8th Circuit Threatens to Sanction Rogue 'Show Me the Note' Lawyer

By Aditi Mukherji, JD on July 18, 2013 | Last updated on March 21, 2019

The (fed up) Eighth Circuit Court of Appeals threatened to impose its own sanctions on a rogue “show me the note” attorney in Minneapolis for continuing to file appeals, using legal arguments that have been repeatedly rejected by the district court in Minnesota as well as the federal appeals court.

Foreclosure attorney William B. Butler is already in the disciplinary hot seat with the federal district court in Minnesota and the Minnesota Lawyers Professional Responsibility Board, reports the Minneapolis Star Tribune.

This is the third time in five days that the Eighth Circuit appeals panel has upheld the dismissal of a Butler lawsuit. As it turns out, the third time is not the charm.

The three-judge appeals court panel upheld a decision by U.S. District Judge Patrick Schiltz, who dismissed a case filed by Butler last year.

The panel called Butler's continued rehashing of arguments "troubling," and said his actions reveal "the intention of deceiving or misleading the court into ruling in his favor." At the very least, the court went on to say, "it suggests he lacks a non-frivolous basis for appeal. Such conduct may provide a basis for this court to impose its own sanctions in the future."

In his August ruling, Schiltz imposed sanctions totaling $79,766. Not surprisingly, Butler went rogue and said he will not pay the sanctions, insisting that his position is correct, the courts are wrong and that he will eventually prevail. The sanctions now total well over $300,000, according to the Star Tribune.

The appeals court quoted Schiltz and his "dozen or so" rhetoric to sum up Butler's strategy:

First, Butler collects a group of "a dozen or so" people who are facing foreclosure. He then gins up "a dozen or so" claims against "a dozen or so" defendants grounded mostly on his characteristic "show me the note argument" -- that the foreclosing entity no longer possesses the original foreclosure borrowing note, making the foreclosure invalid. He makes sure to fraudulently join a single non-diverse defendant (typically a law firm that represented one of the lenders in a foreclosure proceedings) in an attempt to block removal to federal court.

Generally, the defendants remove the cases to federal court, and Butler then moves to remand. If the judge denies Butler's motion, he has a habit of voluntarily dismissing it and re-filing in state court within a day or two, which is a sneaky way of starting the process all over again. To hide his conduct, Butler will reorder the named plaintiffs or substitute a new plaintiff for one of the old plaintiffs, so that the re-filed case will have a different caption.

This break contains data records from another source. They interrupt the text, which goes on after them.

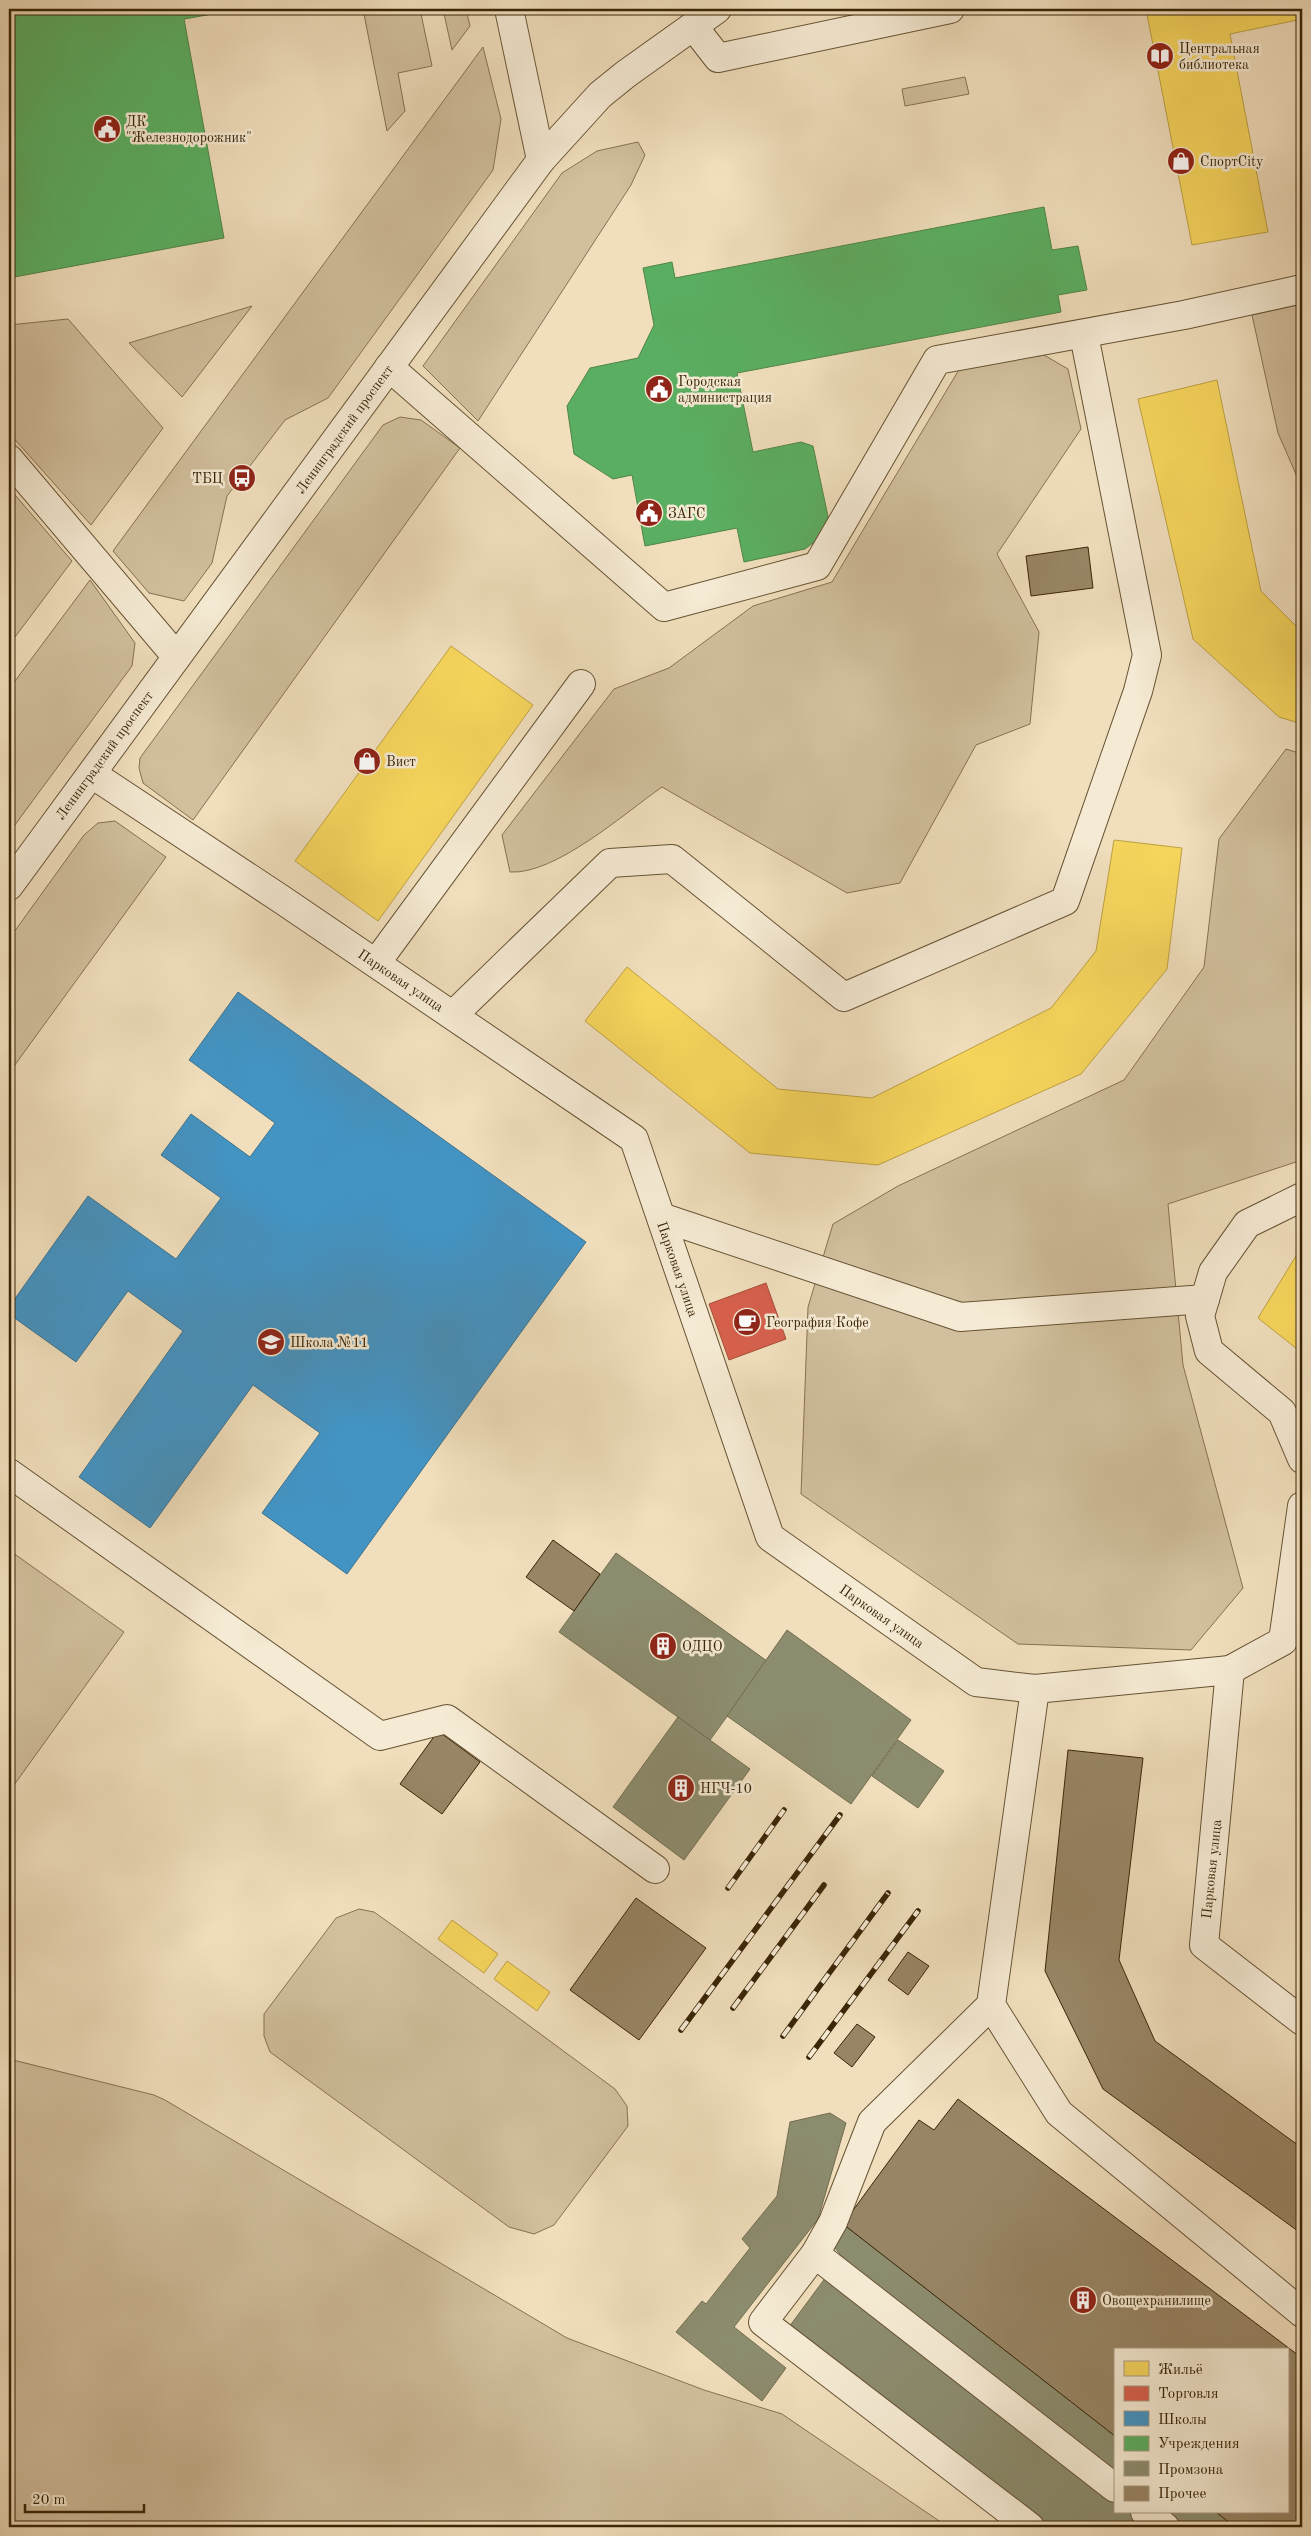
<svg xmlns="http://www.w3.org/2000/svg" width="1311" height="2536" viewBox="0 0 1311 2536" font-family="'Old Standard TT',serif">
<rect width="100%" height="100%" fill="#f0debc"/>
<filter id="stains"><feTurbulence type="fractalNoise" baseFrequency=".004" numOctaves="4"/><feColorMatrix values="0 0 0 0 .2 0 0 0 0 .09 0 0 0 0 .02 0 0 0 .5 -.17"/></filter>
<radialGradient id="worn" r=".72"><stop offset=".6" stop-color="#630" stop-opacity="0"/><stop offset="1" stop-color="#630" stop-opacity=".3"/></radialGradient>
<g fill="#d1bf9d" stroke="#857252">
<path d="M 363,9 L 420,9 L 432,66 L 398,73 L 405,111 L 387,131 Z"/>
<path d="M 443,9 L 466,9 L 470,26 L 452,50 Z"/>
<path d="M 483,47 L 501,119 L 493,170 L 328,398 L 285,420 L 227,496 L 212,563 L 184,601 L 149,593 L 113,551 Z"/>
<path d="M 965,77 L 969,94 L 905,106 L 902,89 Z"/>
<path d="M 638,142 L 645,155 L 631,185 L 478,421 L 423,366 L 562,173 L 597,151 Z"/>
<path d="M 1302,304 L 1302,488 L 1278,433 L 1252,315 Z"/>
<path d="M 252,306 L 182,397 L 129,343 Z"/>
<path d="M 68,319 L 163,428 L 91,525 L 9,433 L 9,325 Z"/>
<path d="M 1044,355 L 1068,369 L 1081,429 L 997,554 L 1039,632 L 1030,724 L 976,745 L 900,883 L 847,893 L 662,787 C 625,813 555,875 510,872 L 502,835 L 614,689 L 669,668 L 753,606 L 832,582 L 960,368 Z"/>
<path d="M 400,417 L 421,420 L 460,448 L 193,820 L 143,783 L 139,768 L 140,758 L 383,425 Z"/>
<path d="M 9,488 L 72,561 L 9,645 Z"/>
<path d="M 90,580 L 135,643 L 132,666 L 9,833 L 9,689 Z"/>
<path d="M 1286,749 L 1302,754 L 1302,1160 L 1168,1204 L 1183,1365 L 1243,1588 L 1191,1650 L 1018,1644 L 801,1494 L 808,1307 L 833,1224 L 898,1186 L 1124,1080 L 1204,967 L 1219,839 Z"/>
<path d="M 115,821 L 166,857 L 9,1073 L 9,939 L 84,835 L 98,823 Z"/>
<path d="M 9,1550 L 124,1632 L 9,1792 Z"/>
<path d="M 359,1909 L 374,1912 L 405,1934 L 615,2089 L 627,2106 L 628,2126 L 554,2225 L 534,2234 L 509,2227 L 270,2052 L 264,2036 L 264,2014 L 336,1918 Z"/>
<path d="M 9,2059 L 154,2095 L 165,2100 L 567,2338 L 704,2390 L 782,2414 L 948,2527 L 9,2527 Z"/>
</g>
<g fill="#f6d55c" stroke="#bda042">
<path d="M 1146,9 L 1302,9 L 1302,19 L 1230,34 L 1268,232 L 1192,245 Z"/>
<path d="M 1217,380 L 1261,591 L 1302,632 L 1302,724 L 1279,717 L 1193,639 L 1138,399 Z"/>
<path d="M 451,646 L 533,705 L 378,921 L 295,861 Z"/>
<path d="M 1114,840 L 1182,848 L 1167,969 L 1081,1074 L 878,1165 L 750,1153 L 585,1021 L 627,967 L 778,1089 L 872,1098 L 1051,1008 L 1096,951 Z"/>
<path d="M 1299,1251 L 1302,1253 L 1302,1353 L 1258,1318 Z"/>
<path d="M 452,1920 L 498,1954 L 484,1973 L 438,1939 Z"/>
<path d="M 507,1961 L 550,1992 L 537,2011 L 494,1979 Z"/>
</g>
<path fill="#d6604d" stroke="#a74e38" d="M 766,1283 L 786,1339 L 729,1360 L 709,1304 Z"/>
<path fill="#4393c3" stroke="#40728b" d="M 238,992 L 586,1242 L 347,1574 L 262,1513 L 320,1433 L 253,1385 L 150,1528 L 79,1477 L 183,1331 L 128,1291 L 76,1362 L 9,1314 L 9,1307 L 88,1196 L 176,1259 L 221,1198 L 161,1155 L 191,1114 L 250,1157 L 275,1123 L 189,1060 Z"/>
<g fill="#5aae61" stroke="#508546">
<path d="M 9,9 L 229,9 L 230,11 L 184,19 L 224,238 L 9,278 Z"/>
<path d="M 1044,207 L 1052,250 L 1078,246 L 1087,290 L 1058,295 L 1061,312 L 737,373 L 753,452 L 801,442 L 813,446 L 829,521 L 822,536 L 805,549 L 744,562 L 737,528 L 645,546 L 632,475 L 613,479 L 574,454 L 567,406 L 590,368 L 638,358 L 654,325 L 643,268 L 672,262 L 675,278 Z"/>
</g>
<g fill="#8c8c6e" stroke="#736d4f">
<path d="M 616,1553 L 767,1661 L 710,1740 L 559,1632 Z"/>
<path d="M 787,1630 L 911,1720 L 851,1804 L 727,1716 Z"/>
<path d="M 678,1717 L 750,1769 L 684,1860 L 613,1807 Z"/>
<path d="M 898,1740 L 944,1771 L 918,1808 L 872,1776 Z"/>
<path d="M 830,2113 L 846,2123 L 818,2219 L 734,2327 L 786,2368 L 762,2401 L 676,2332 L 702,2301 L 706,2304 L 750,2248 L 742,2239 L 777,2196 L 790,2122 Z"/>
<path d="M 843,2224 L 1115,2436 L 1115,2476 L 855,2273 L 835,2248 Z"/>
<path d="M 826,2277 L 1115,2501 L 1115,2512 L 1129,2512 L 1149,2527 L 1049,2527 L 962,2462 L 789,2327 Z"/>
<path d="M 1162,2512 L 1216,2512 L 1235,2527 L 1181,2527 Z"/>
</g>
<g fill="#988565" stroke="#392507">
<path d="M 1088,547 L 1093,588 L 1031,596 L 1026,556 Z"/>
<path d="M 553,1540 L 600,1574 L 574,1611 L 526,1577 Z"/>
<path d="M 438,1731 L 480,1762 L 442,1814 L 400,1784 Z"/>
<path d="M 1068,1750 L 1143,1758 L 1119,1960 L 1155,2041 L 1302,2148 L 1302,2234 L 1103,2089 L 1045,1971 Z"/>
<path d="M 636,1898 L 706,1948 L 639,2040 L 570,1990 Z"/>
<path d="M 908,1952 L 929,1966 L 908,1995 L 888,1980 Z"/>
<path d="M 857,2024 L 875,2037 L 852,2067 L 834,2053 Z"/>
<path d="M 958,2099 L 1302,2358 L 1302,2527 L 1235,2527 L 1216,2512 L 1287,2512 L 1287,2350 L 1115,2350 L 1115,2436 L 843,2224 L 919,2120 L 934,2130 Z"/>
</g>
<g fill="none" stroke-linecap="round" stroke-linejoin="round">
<g stroke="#675334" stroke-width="30">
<g id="minor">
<path d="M 509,9 L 541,160"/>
<path d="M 693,26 L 718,58 L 950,9"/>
<path d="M 389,367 L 664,607 L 817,566 L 937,360 L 1184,315 L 1302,289"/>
<path d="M 9,459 L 176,656"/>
<path d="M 92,774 L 281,899 L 634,1139 L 770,1537 L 976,1682 L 1035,1689 L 1230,1670 L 1204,1945 L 1302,2021"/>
<path d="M 9,886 L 541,160 L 600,95 L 626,74 L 717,9"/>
<path d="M 376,963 L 581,684"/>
<path d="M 453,1015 L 610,863 L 672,859 L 844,997 L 1065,901 L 1138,691 L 1147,655 L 1084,335"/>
<path d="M 1302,1197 L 1247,1224 L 1213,1272 L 1200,1316 L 1209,1351 L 1282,1412 L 1302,1459"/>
<path d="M 661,1217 L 960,1317 L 1205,1299"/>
<path d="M 9,1473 L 380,1736 L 447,1719 L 655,1869"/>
<path d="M 1230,1670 L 1283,1641 L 1302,1506"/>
<path d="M 1035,1689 L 991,2005 L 1059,2113 L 1302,2313"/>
<path d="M 991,2005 L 872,2122 L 833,2222 L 815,2254 L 763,2322 L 1030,2527"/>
<path d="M 815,2254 L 1115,2488"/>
<path d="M 1145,2512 L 1165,2527"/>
</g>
</g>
<use href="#minor" stroke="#f5ead3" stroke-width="28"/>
<g stroke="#392507" stroke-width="5.5">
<g id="rail">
<path d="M 728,1888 L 784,1810"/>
<path d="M 733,2008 L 824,1885"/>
<path d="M 681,2030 L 840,1815"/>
<path d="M 783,2036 L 888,1893"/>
<path d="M 809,2057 L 918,1911"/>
</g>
</g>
<use href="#rail" stroke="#f5ead3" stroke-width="4" stroke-dasharray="11" stroke-linecap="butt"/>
</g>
<defs>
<g id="library-disc" transform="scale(1.4375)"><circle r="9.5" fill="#8f2418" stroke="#f5ead3"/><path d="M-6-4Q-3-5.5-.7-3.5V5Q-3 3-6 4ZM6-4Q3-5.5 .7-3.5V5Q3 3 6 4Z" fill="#fff"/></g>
<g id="civic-disc" transform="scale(1.4375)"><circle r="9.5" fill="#8f2418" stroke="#f5ead3"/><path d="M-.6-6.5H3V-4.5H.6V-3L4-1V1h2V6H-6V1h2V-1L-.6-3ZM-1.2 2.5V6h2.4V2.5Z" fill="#fff"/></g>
<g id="shop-disc" transform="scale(1.4375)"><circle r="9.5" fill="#8f2418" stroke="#f5ead3"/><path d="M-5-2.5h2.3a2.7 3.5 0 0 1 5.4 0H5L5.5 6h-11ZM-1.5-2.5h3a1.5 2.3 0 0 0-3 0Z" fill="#fff"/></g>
<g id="bus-disc" transform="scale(1.4375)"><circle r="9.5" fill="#8f2418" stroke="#f5ead3"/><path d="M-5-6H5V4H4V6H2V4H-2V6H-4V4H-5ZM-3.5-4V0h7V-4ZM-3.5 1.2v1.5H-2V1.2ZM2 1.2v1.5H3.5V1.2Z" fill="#fff"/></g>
<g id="cafe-disc" transform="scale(1.4375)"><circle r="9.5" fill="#8f2418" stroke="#f5ead3"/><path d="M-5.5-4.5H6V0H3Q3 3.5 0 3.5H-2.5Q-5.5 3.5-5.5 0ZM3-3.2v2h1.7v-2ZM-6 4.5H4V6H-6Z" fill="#fff"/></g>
<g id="school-disc" transform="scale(1.4375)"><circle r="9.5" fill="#8f2418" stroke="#f5ead3"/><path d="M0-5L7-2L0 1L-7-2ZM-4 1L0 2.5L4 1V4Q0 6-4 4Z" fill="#fff"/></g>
<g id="building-disc" transform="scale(1.4375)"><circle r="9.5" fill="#8f2418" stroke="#f5ead3"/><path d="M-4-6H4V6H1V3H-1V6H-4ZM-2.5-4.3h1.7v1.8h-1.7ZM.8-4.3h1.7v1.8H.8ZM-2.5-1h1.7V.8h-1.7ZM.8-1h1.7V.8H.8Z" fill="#fff"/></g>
</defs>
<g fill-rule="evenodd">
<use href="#library-disc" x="1160" y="56"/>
<use href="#civic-disc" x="107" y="129"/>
<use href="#shop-disc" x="1181" y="161"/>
<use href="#civic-disc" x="659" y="389"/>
<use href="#bus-disc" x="242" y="478"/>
<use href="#civic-disc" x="649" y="513"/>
<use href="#shop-disc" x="367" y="761"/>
<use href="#cafe-disc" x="747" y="1322"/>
<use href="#school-disc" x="271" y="1342"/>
<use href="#building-disc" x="663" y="1646"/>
<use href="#building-disc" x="681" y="1788"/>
<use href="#building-disc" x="1083" y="2300"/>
</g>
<g text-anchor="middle" stroke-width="5" stroke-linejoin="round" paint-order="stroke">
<g font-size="14" fill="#392507" stroke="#f5ead3" text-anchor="start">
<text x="1179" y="53">Центральная<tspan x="1179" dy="16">библиотека</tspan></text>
<text x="126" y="126">ДК<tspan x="126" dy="16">"Железнодорожник"</tspan></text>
<text x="1200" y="166">СпортCity</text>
<text x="678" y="386">Городская<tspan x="678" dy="16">администрация</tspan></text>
<text x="223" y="483" text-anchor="end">ТБЦ</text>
<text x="668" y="518">ЗАГС</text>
<text x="386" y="766">Вист</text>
<text x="766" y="1327">География Кофе</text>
<text x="290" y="1347">Школа №11</text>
<text x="682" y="1651">ОДЦО</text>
<text x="700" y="1793">НГЧ-10</text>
<text x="1102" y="2305">Овощехранилище</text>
</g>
<g font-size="14" fill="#392507" stroke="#f5ead3">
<text transform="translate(344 429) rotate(-54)" y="5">Ленинградский проспект</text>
<text transform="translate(104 755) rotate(-54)" y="5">Ленинградский проспект</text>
<text transform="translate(401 980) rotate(34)" y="5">Парковая улица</text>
<text transform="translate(678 1269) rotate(71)" y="5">Парковая улица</text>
<text transform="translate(882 1616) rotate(35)" y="5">Парковая улица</text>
<text transform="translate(1211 1869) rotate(-84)" y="5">Парковая улица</text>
</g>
</g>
<rect width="1311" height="2536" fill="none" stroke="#f0debc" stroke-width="30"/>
<rect x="10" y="10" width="1291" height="2516" fill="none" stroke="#392507" stroke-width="2.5"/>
<rect x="15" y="15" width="1281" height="2506" fill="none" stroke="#392507"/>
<rect x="1114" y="2348" width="175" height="165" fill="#f5ead3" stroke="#aa9b81"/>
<rect x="1124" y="2361" width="25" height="15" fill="#f6d55c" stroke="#aa9b81"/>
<text x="1158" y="2374" font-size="15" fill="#392507">Жильё</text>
<rect x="1124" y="2386" width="25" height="15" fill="#d6604d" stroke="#aa9b81"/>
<text x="1158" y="2398" font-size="15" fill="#392507">Торговля</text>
<rect x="1124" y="2411" width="25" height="15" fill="#4393c3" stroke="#aa9b81"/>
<text x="1158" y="2424" font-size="15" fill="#392507">Школы</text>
<rect x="1124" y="2436" width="25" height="15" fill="#5aae61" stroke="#aa9b81"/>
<text x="1158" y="2448" font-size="15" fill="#392507">Учреждения</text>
<rect x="1124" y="2461" width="25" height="15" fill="#8c8c6e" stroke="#aa9b81"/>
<text x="1158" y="2474" font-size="15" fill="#392507">Промзона</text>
<rect x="1124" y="2486" width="25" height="15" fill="#988565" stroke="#aa9b81"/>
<text x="1158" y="2498" font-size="15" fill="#392507">Прочее</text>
<path d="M25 2504v8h119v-8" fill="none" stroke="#392507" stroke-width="2.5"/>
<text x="32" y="2504" font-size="15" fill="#392507" stroke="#f5ead3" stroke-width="4" paint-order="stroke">20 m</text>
<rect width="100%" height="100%" filter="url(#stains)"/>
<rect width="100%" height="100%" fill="url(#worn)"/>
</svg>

When Butler's claims are finally challenged on the merits, he "makes false representations" and "[uses] absurd arguments in the hope that their sheer weight and number, multiplied by the number of parties and claims, will overwhelm his opponents and the court ..."

As the old saying goes: If at first you don't succeed, try, try again -- unless, that is, you're going to get sanctioned.